An essential component of Finkelstein’s obsession is the assumption that anything that in his view benefits Israel must be a calculated attempt to cover up Israel’s essential depravity.
In his first book, The Holocaust Industry, he applied this “logic” to Holocaust education initiatives and attempts to obtain compensation for survivors, insisting that these be viewed not as efforts to learn from history or obtain justice for survivors, but as cynical efforts by powerful Jewish groups to somehow “immunize Israel from criticism” for its alleged human rights abuses. Along the way, Finkelstein skewered some of the hagiographic components that had developed around the Holocaust, a move that was applauded by some. But his shrillness and faulty logic left most of us scratching our heads.
In his new book, Beyond Chutzpah: On the Misuse of Anti-Semitism and the Abuse of History (University of California Press, 2005), Finkelstein confirms his obsession with the “evil” of Israel and Zionism. This time his target is anti-Semitism, insisting that efforts of Jewish organizations and other concerned bodies to oppose anti-Semitism around the world are really nothing more than an effort to “exploit” or “manufacture” claims of Jewish suffering in order to “immunize Israel against criticism” for its “racist” and “Nazi”-like treatment of Palestinians and its “unprecedented assault on international law.”
It is shocking but true: sixty years after the Holocaust, Finkelstein argues that today’s anti-Semitism is merely a result of Israel’s occupation of Palestinian land. Dismissing Israel’s security concerns and the existence of terrorism, Finkelstein declares, “Current resentment against Jews has coincided with Israel’s brutal repression of Palestinians,” adding, “A patent remedy and quick solution would plainly be to end the occupation.”

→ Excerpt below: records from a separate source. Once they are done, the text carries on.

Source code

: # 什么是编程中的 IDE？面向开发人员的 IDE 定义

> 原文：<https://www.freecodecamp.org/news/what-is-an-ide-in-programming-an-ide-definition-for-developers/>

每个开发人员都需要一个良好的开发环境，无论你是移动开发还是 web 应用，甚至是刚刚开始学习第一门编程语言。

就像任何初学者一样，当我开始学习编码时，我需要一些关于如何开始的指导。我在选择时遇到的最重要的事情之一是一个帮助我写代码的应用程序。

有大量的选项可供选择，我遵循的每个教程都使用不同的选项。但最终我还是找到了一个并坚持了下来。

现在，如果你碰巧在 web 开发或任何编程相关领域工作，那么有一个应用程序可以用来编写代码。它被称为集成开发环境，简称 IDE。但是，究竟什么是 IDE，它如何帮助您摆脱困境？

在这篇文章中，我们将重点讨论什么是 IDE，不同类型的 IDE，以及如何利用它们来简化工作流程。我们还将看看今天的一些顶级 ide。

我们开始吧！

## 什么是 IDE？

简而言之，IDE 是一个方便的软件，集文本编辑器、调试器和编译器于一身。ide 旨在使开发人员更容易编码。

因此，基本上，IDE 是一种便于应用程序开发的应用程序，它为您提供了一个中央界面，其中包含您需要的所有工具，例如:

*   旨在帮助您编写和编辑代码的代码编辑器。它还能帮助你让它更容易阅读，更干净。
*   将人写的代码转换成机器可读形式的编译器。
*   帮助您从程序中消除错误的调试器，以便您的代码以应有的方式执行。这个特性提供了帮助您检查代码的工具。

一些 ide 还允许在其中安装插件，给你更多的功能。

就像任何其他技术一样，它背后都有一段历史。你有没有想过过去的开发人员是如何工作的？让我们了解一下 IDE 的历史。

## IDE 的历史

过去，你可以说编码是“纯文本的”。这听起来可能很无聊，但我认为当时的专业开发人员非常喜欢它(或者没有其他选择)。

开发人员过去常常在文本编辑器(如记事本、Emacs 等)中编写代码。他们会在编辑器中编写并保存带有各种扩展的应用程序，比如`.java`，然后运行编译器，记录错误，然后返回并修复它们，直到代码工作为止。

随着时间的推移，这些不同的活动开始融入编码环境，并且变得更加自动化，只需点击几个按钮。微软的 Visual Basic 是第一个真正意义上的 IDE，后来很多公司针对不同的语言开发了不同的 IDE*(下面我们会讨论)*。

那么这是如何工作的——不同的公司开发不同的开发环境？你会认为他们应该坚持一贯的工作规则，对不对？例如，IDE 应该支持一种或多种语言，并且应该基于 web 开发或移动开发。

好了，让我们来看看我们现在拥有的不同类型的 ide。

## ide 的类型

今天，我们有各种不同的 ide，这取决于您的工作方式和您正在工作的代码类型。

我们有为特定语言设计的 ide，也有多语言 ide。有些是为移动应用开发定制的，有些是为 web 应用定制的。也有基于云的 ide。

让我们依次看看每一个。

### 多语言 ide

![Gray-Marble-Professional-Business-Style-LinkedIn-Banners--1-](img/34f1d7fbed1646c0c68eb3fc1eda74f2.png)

This reductionist theorizing is not what one would expect from a college professor, but it is par for Finkelstein’s course, where “proof” usually consists of nothing more than assertions of vague chronological contiguity. Finkelstein’s “proof” that Holocaust commemorations are intended merely to promote sympathy for Israel is the vague observation that such commemorations increased starting in the late 1960s, at a time when “elites” in the U.S. were eager to establish Israel as a the foremost American ally in the Middle East.
Similarly, his “proof” that warnings of a new anti-Semitism are calculated distractions from Israeli atrocities is his observation that American Jewish groups tend to warn of increasing anti-Semitism at times when Israel is under international pressure to make concessions to Arab states or the Palestinians. If that observation seems dubious – especially in light of Finkelstein’s own claim that the international consensus has always been that Israel needs to make such concessions – that’s because it is wrong.
Jewish organizations have been fighting anti-Semitism and opposing bigotry since long before the State of Israel was born. Yet, who would subscribe to the notion that anti-Semitism is an invention of powerful and media-savvy American Jewish organizations, when Jews are depicted on Arab satellite TV as ritual murderers who literally drink the blood of their victims, when newspapers serialize the Protocols of the Elders of Zion and when Mein Kampf tops the best-seller lists in the Arab world? Well, an anti-Semite might. So would Norman Finkelstein, whose obsessive hatred of Israel brings him to about the same place.